Information shown:
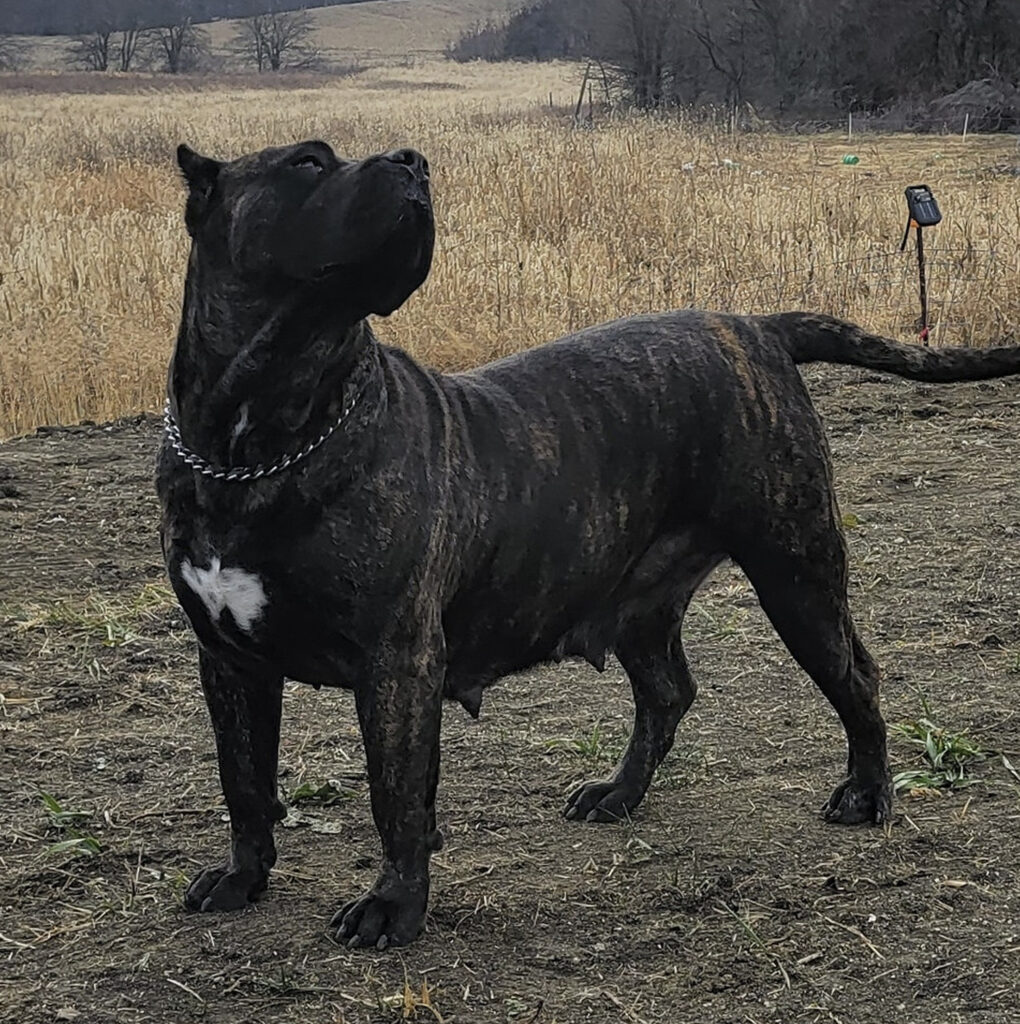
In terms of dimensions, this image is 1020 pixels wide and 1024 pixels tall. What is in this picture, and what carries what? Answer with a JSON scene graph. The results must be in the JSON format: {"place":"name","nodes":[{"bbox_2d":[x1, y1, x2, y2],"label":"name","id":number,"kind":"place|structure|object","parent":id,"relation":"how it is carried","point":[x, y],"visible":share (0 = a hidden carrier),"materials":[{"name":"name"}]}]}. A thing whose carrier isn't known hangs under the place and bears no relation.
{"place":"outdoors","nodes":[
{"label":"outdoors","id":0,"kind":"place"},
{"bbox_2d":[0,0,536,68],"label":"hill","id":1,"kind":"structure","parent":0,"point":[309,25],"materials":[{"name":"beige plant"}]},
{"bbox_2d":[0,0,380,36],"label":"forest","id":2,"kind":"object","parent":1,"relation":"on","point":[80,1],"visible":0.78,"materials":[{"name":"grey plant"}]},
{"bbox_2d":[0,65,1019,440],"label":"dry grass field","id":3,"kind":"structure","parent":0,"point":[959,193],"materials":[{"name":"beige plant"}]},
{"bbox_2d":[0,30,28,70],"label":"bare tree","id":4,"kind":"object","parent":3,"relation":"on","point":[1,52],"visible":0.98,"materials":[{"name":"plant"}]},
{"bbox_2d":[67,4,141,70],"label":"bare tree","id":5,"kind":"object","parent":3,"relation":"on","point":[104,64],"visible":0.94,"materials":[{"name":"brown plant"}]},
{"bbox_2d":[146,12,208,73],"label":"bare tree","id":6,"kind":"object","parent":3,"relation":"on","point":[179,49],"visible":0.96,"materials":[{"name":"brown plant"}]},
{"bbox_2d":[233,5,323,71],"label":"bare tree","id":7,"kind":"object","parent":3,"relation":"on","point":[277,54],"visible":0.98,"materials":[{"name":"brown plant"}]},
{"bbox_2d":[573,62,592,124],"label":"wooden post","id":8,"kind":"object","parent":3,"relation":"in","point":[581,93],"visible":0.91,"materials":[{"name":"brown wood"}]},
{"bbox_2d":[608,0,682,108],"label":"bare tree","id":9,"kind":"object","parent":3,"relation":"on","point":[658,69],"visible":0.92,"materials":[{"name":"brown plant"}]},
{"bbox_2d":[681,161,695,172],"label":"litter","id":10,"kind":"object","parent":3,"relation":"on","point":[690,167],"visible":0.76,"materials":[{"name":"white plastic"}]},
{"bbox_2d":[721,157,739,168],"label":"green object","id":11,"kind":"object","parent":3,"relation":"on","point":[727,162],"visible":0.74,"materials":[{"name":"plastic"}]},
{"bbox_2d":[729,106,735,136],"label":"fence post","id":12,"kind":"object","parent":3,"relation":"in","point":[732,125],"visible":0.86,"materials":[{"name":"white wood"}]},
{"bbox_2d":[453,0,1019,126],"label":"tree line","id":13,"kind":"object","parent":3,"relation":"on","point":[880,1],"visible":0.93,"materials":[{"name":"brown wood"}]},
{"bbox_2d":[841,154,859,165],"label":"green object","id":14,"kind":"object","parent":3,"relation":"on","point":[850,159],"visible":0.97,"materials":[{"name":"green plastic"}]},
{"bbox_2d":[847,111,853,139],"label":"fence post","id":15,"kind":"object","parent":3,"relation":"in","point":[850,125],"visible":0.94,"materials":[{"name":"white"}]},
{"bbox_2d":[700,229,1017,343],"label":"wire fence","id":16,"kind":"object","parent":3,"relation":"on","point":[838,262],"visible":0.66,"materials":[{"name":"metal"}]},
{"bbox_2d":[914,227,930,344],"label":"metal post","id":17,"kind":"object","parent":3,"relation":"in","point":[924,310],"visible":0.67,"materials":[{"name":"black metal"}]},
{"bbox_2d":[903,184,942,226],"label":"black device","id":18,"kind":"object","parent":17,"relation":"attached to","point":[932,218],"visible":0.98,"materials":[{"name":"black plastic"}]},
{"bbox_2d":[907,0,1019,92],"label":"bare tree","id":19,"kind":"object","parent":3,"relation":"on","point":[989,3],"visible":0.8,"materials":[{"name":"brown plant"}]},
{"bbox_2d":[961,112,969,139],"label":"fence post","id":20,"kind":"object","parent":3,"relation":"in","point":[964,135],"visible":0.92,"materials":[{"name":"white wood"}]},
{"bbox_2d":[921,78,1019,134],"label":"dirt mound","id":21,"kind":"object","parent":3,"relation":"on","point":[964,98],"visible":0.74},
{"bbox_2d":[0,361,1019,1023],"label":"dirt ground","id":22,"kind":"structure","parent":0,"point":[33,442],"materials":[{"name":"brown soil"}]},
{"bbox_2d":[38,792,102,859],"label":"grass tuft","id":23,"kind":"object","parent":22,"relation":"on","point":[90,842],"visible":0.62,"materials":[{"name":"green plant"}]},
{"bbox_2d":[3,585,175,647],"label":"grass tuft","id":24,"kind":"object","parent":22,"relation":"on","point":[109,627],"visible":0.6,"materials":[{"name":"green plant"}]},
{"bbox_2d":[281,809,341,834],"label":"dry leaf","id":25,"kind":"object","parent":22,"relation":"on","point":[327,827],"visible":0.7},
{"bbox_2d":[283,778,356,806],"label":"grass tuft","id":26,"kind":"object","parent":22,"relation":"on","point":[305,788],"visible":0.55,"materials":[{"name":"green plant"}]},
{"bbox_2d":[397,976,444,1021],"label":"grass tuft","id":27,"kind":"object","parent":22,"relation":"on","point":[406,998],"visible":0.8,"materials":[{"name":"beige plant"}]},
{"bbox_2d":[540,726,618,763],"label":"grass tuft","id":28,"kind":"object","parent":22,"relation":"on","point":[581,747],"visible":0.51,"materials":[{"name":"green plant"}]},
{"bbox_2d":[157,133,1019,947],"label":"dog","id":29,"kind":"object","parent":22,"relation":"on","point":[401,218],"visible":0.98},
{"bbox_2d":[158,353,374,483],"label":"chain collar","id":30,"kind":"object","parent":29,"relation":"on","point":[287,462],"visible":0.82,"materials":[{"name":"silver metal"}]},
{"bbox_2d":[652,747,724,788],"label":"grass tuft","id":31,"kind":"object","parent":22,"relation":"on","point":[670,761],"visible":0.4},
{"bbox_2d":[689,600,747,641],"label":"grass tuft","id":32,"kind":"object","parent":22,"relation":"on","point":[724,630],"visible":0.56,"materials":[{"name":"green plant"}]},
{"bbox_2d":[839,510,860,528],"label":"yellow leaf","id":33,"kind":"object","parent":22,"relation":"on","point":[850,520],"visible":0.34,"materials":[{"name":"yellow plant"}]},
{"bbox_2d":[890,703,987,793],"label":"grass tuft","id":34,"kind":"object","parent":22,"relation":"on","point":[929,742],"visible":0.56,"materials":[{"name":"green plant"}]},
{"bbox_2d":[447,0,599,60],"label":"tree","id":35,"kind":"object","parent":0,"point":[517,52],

Problem to work on: Restate the data word for word without pictures.

Completed exercise:
In terms of dimensions, this image is 1020 pixels wide and 1024 pixels tall. What is in this picture, and what carries what? Answer with a JSON scene graph. The results must be in the JSON format: {"place":"name","nodes":[{"bbox_2d":[x1, y1, x2, y2],"label":"name","id":number,"kind":"place|structure|object","parent":id,"relation":"how it is carried","point":[x, y],"visible":share (0 = a hidden carrier),"materials":[{"name":"name"}]}]}. A thing whose carrier isn't known hangs under the place and bears no relation.
{"place":"outdoors","nodes":[
{"label":"outdoors","id":0,"kind":"place"},
{"bbox_2d":[0,0,536,68],"label":"hill","id":1,"kind":"structure","parent":0,"point":[309,25],"materials":[{"name":"beige plant"}]},
{"bbox_2d":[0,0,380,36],"label":"forest","id":2,"kind":"object","parent":1,"relation":"on","point":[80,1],"visible":0.78,"materials":[{"name":"grey plant"}]},
{"bbox_2d":[0,65,1019,440],"label":"dry grass field","id":3,"kind":"structure","parent":0,"point":[959,193],"materials":[{"name":"beige plant"}]},
{"bbox_2d":[0,30,28,70],"label":"bare tree","id":4,"kind":"object","parent":3,"relation":"on","point":[1,52],"visible":0.98,"materials":[{"name":"plant"}]},
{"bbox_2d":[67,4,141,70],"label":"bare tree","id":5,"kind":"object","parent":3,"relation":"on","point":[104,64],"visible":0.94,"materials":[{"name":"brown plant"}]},
{"bbox_2d":[146,12,208,73],"label":"bare tree","id":6,"kind":"object","parent":3,"relation":"on","point":[179,49],"visible":0.96,"materials":[{"name":"brown plant"}]},
{"bbox_2d":[233,5,323,71],"label":"bare tree","id":7,"kind":"object","parent":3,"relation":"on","point":[277,54],"visible":0.98,"materials":[{"name":"brown plant"}]},
{"bbox_2d":[573,62,592,124],"label":"wooden post","id":8,"kind":"object","parent":3,"relation":"in","point":[581,93],"visible":0.91,"materials":[{"name":"brown wood"}]},
{"bbox_2d":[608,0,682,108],"label":"bare tree","id":9,"kind":"object","parent":3,"relation":"on","point":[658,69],"visible":0.92,"materials":[{"name":"brown plant"}]},
{"bbox_2d":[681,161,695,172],"label":"litter","id":10,"kind":"object","parent":3,"relation":"on","point":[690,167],"visible":0.76,"materials":[{"name":"white plastic"}]},
{"bbox_2d":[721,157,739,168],"label":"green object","id":11,"kind":"object","parent":3,"relation":"on","point":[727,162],"visible":0.74,"materials":[{"name":"plastic"}]},
{"bbox_2d":[729,106,735,136],"label":"fence post","id":12,"kind":"object","parent":3,"relation":"in","point":[732,125],"visible":0.86,"materials":[{"name":"white wood"}]},
{"bbox_2d":[453,0,1019,126],"label":"tree line","id":13,"kind":"object","parent":3,"relation":"on","point":[880,1],"visible":0.93,"materials":[{"name":"brown wood"}]},
{"bbox_2d":[841,154,859,165],"label":"green object","id":14,"kind":"object","parent":3,"relation":"on","point":[850,159],"visible":0.97,"materials":[{"name":"green plastic"}]},
{"bbox_2d":[847,111,853,139],"label":"fence post","id":15,"kind":"object","parent":3,"relation":"in","point":[850,125],"visible":0.94,"materials":[{"name":"white"}]},
{"bbox_2d":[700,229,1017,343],"label":"wire fence","id":16,"kind":"object","parent":3,"relation":"on","point":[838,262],"visible":0.66,"materials":[{"name":"metal"}]},
{"bbox_2d":[914,227,930,344],"label":"metal post","id":17,"kind":"object","parent":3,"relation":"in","point":[924,310],"visible":0.67,"materials":[{"name":"black metal"}]},
{"bbox_2d":[903,184,942,226],"label":"black device","id":18,"kind":"object","parent":17,"relation":"attached to","point":[932,218],"visible":0.98,"materials":[{"name":"black plastic"}]},
{"bbox_2d":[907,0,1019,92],"label":"bare tree","id":19,"kind":"object","parent":3,"relation":"on","point":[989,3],"visible":0.8,"materials":[{"name":"brown plant"}]},
{"bbox_2d":[961,112,969,139],"label":"fence post","id":20,"kind":"object","parent":3,"relation":"in","point":[964,135],"visible":0.92,"materials":[{"name":"white wood"}]},
{"bbox_2d":[921,78,1019,134],"label":"dirt mound","id":21,"kind":"object","parent":3,"relation":"on","point":[964,98],"visible":0.74},
{"bbox_2d":[0,361,1019,1023],"label":"dirt ground","id":22,"kind":"structure","parent":0,"point":[33,442],"materials":[{"name":"brown soil"}]},
{"bbox_2d":[38,792,102,859],"label":"grass tuft","id":23,"kind":"object","parent":22,"relation":"on","point":[90,842],"visible":0.62,"materials":[{"name":"green plant"}]},
{"bbox_2d":[3,585,175,647],"label":"grass tuft","id":24,"kind":"object","parent":22,"relation":"on","point":[109,627],"visible":0.6,"materials":[{"name":"green plant"}]},
{"bbox_2d":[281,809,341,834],"label":"dry leaf","id":25,"kind":"object","parent":22,"relation":"on","point":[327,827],"visible":0.7},
{"bbox_2d":[283,778,356,806],"label":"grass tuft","id":26,"kind":"object","parent":22,"relation":"on","point":[305,788],"visible":0.55,"materials":[{"name":"green plant"}]},
{"bbox_2d":[397,976,444,1021],"label":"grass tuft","id":27,"kind":"object","parent":22,"relation":"on","point":[406,998],"visible":0.8,"materials":[{"name":"beige plant"}]},
{"bbox_2d":[540,726,618,763],"label":"grass tuft","id":28,"kind":"object","parent":22,"relation":"on","point":[581,747],"visible":0.51,"materials":[{"name":"green plant"}]},
{"bbox_2d":[157,133,1019,947],"label":"dog","id":29,"kind":"object","parent":22,"relation":"on","point":[401,218],"visible":0.98},
{"bbox_2d":[158,353,374,483],"label":"chain collar","id":30,"kind":"object","parent":29,"relation":"on","point":[287,462],"visible":0.82,"materials":[{"name":"silver metal"}]},
{"bbox_2d":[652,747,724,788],"label":"grass tuft","id":31,"kind":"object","parent":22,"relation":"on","point":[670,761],"visible":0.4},
{"bbox_2d":[689,600,747,641],"label":"grass tuft","id":32,"kind":"object","parent":22,"relation":"on","point":[724,630],"visible":0.56,"materials":[{"name":"green plant"}]},
{"bbox_2d":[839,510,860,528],"label":"yellow leaf","id":33,"kind":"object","parent":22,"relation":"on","point":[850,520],"visible":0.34,"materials":[{"name":"yellow plant"}]},
{"bbox_2d":[890,703,987,793],"label":"grass tuft","id":34,"kind":"object","parent":22,"relation":"on","point":[929,742],"visible":0.56,"materials":[{"name":"green plant"}]},
{"bbox_2d":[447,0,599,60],"label":"tree","id":35,"kind":"object","parent":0,"point":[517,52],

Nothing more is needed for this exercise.